Paix troublée en Irlande du Nord



La paix en Irlande du Nord s’est imposée un jour de froide grisaille. Le 10 avril 1998, à Belfast, les ennemis serraient les poings autant qu’ils se tendaient la main. Vingt-cinq ans plus tard, la haine n’a pas disparu, pas plus que sa grande sœur, la peur. Mais elle a perdu du terrain.

Dans un monde rongé par les conflits, il est bon de se rappeler com- ment l’un d’eux fut éteint. Il fallut quatre ans de négociations. L’accord fut signé le jour du Vendredi saint, après trois décennies d’affrontements, d’émeutes, d’attentats qui firent 3 500 morts. D’un côté, les loyalistes, majoritairement protestants, défendant l’union de la province à la Grande-Bretagne et leur attachement à la Couronne britannique. De l’autre, les nationalistes, majoritairement catholiques, affirmant leur identité irlandaise et réclamant leur rattachement à la République voisine. Les ennemis durent accepter le principe d’autodétermination par les urnes et un partage du pouvoir. Londres et Dublin s’impliquèrent fortement. Les États-Unis et l’Union européenne apportèrent un soutien décisif, diplomatique et financier. Le prix Nobel de la paix distingua deux hommes politiques du sérail : John Hume et David Trimble, qui avaient mené un énorme travail de conviction au sein de leurs communautés respectives.

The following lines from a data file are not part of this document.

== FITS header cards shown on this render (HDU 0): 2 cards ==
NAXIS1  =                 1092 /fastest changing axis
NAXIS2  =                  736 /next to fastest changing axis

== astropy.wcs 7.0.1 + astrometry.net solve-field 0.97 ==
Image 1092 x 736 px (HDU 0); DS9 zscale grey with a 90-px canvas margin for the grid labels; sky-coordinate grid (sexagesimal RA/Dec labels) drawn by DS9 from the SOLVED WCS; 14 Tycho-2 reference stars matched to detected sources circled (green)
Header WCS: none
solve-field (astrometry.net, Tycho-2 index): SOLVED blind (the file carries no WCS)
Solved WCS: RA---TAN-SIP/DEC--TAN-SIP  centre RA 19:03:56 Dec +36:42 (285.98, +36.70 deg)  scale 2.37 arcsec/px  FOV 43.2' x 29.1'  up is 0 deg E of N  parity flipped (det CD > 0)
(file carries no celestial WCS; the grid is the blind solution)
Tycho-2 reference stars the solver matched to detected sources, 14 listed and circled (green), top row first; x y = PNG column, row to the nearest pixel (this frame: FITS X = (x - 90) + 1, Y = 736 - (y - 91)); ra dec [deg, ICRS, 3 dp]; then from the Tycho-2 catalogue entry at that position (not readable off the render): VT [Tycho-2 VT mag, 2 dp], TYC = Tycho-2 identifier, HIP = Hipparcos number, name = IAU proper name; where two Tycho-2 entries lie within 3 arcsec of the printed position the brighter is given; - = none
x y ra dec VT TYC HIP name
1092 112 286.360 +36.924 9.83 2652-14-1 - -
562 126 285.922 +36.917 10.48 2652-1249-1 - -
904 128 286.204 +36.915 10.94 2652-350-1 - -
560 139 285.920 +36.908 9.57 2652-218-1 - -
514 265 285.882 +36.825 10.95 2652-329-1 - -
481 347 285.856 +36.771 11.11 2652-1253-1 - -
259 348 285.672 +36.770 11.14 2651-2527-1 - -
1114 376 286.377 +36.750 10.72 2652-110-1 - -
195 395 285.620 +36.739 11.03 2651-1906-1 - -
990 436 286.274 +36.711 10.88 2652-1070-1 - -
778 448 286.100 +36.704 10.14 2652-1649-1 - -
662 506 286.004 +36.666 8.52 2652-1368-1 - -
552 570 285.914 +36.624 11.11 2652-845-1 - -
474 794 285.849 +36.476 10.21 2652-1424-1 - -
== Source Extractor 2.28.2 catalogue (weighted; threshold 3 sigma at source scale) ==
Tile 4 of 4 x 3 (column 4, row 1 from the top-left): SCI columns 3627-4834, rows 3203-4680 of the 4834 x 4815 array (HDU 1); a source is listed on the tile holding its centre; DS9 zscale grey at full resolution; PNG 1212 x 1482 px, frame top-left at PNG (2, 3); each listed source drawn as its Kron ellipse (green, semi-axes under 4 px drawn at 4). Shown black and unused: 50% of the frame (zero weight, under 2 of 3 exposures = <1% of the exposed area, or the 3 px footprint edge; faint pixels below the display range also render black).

Aujourd’hui, la paix est toujours en marche. La violence relève d’activités criminelles « classiques ». Des programmes intercommunautaires tissent du lien entre des quartiers qui entretenaient une hostilité séculaire. La grande majorité des Nord-Irlandais savourent la paix. Mais un triple ébranlement a fragilisé le consensus autour des accords (1). Démographiquement, le nombre de catholiques a dépassé en 2021 celui des protestants (45,7 % contre 43,5 % de la population). Politiquement, une bascule identique a, l’an dernier, fait des républicains du Sinn Féin la première force de la province, devant le parti unioniste DUP (2). Surtout, le Brexit a brisé la toiture commune qui abritait tous les Irlandais, celle de l’Union européenne. La sortie du Royaume-Uni, le 31 janvier 2020, menaçait d’introduire une frontière « en dur » entre les deux parties de l’île d’Irlande, en rupture avec l’accord de 1998. Pour l’éviter, une solution âprement négociée entre Bruxelles et Londres prévoit que l’Irlande du Nord se conforme aux règlements sanitaire et douanier du marché unique européen, ce qui implique des contrôles entre la Grande-Bretagne et l’île d’Irlande. Une solution inacceptable pour les unionistes. En représailles, ceux-ci bloquent depuis un an les institutions provinciales. La frustration monte dans les deux camps et le MI5, service de renseignement britannique, vient de rehausser le niveau de menace terroriste à « élevé ».

De nouveaux efforts collectifs doivent donc être engagés pour apaiser les craintes et tracer des perspectives communes. Londres et Dublin doivent y travailler ensemble. La visite cette semaine du président américain Joe Biden s’est aussi inscrite dans ce contexte. Quant à l’Union européenne, malgré le Brexit, elle doit s’impliquer de façon imaginative en ne se limitant pas aux enjeux commerciaux mais en suscitant des initiatives de coopération et de coexistence entre Irlandais. Cela relève bien de son projet de paix.